TEHRAN – Well, well, well, looks like someone ordered a fresh delivery of freedom fries… via missile. Al Jazeera is reporting that Tehran got a little taste of American (and Israeli?) exceptionalism, with multiple targets being visited by some very persuasive explosives. No word yet on whether they left a tip.
So, the ayatollahs are probably having a bad day. Turns out, playing footsie with nuke ambitions and funding global terrorism has consequences. Who knew? The adults are back in charge, apparently. Maybe now they'll think twice before trying to build a bomb or blowing up our embassies.
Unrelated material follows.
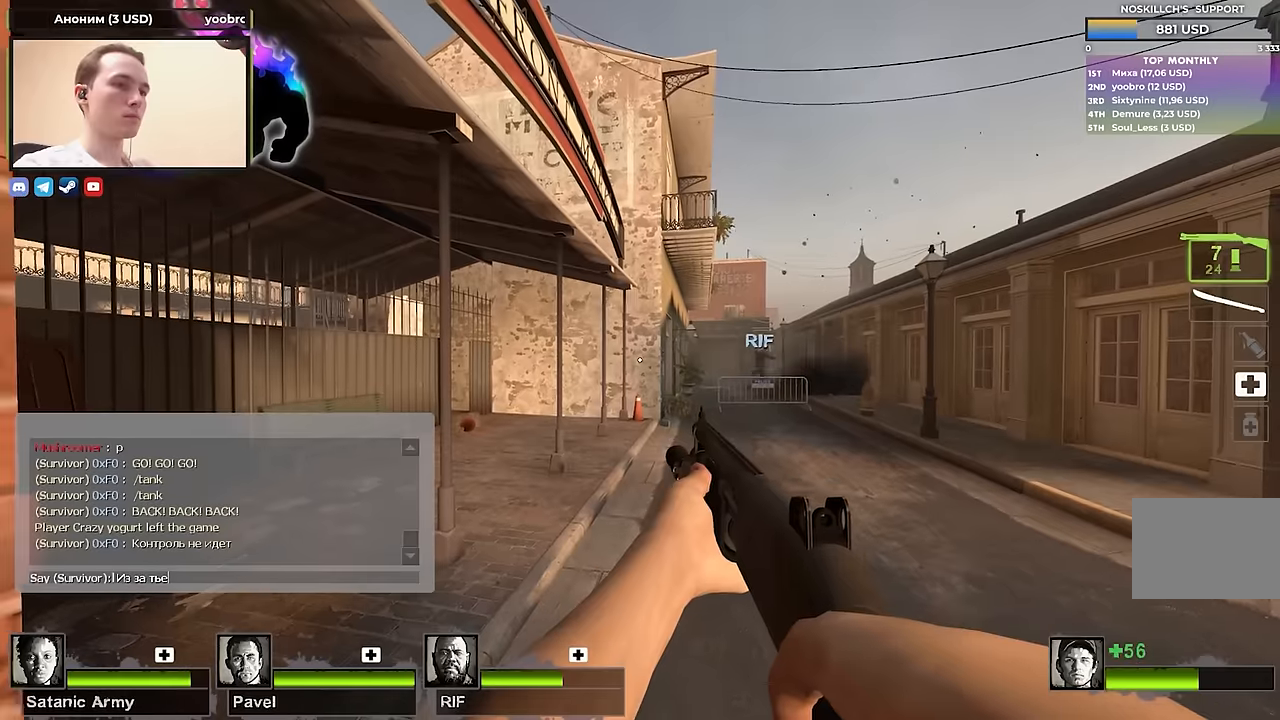
{"keys": [], "events": []}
Remember that Iran nuclear deal that made everyone feel so good (except, you know, actual Americans)? Yeah, turns out it was about as effective as a screen door on a submarine. The only thing it achieved was funneling billions of dollars to a regime that hates our guts. Good riddance.
Let's be honest, diplomacy with these guys is like trying to teach a pig to sing. It wastes your time and annoys the pig. Sometimes, you just gotta show them the pointy end of the stick. And by pointy end, I mean a precision-guided missile.
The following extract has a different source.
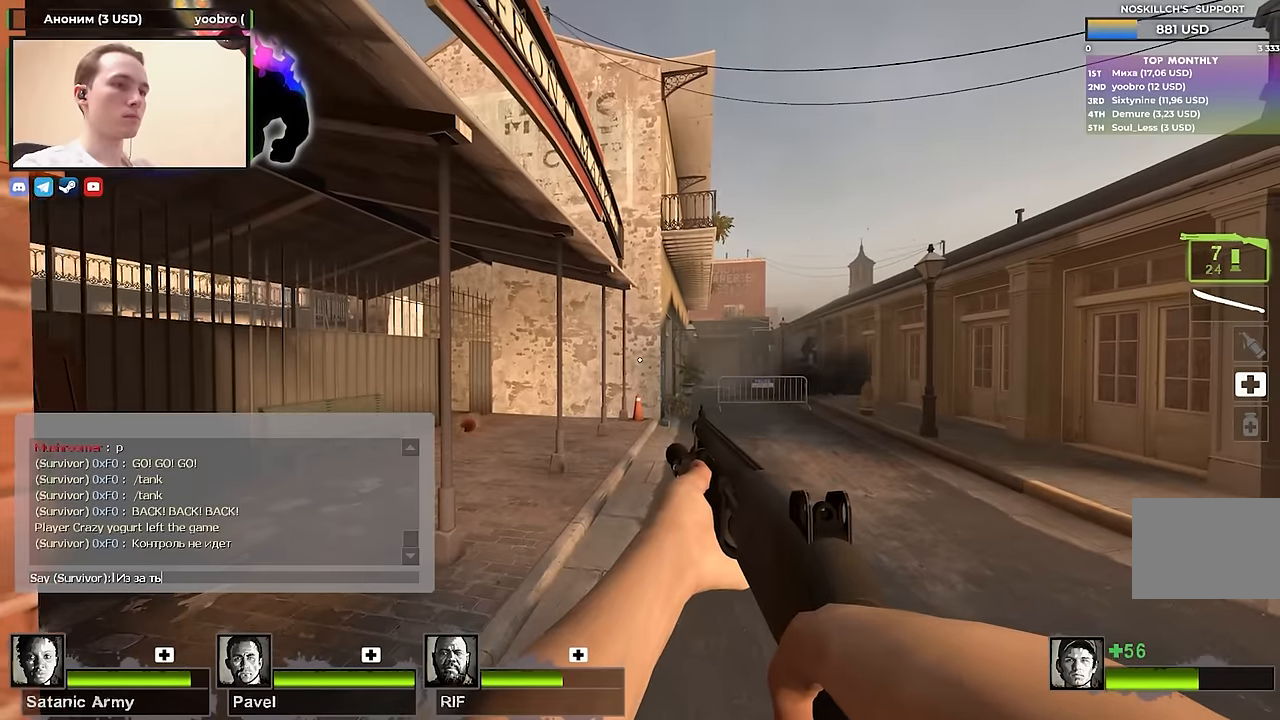
{"keys": [], "events": []}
Of course, the usual suspects will be clutching their pearls and wailing about escalation. But here's the deal: Iran has been escalating for decades. This isn't escalation; it's a response. It's a reminder that actions have consequences, and those consequences can arrive in the form of a very loud bang.
Meanwhile, the “experts” will be debating the geopolitical implications, while sipping their lattes and pontificating about the need for “dialogue.” Newsflash: Iran understands one language, and it's not Farsi. It's the language of overwhelming force.
So, let the mullahs choke on their dates and contemplate their mortality. Maybe this will convince them to dial back the crazy and start acting like a responsible nation. But don't hold your breath. More likely, they'll just double down on the crazy. But hey, at least we sent them a message they can't ignore.
This is what happens when you mess with the bull, you get the horns. Or in this case, the missile. Sleep tight, Tehran.
It's about dang time somebody brought the boom. All that hand wringing ain't never solved nothing. Remember kids, pew pew solves problems. And gives peace a chance. Or something like that.
God bless the brave men and women who made this happen. May their aim be true, and their missiles fly straight. And may the ayatollahs finally get the message: Don't mess with America.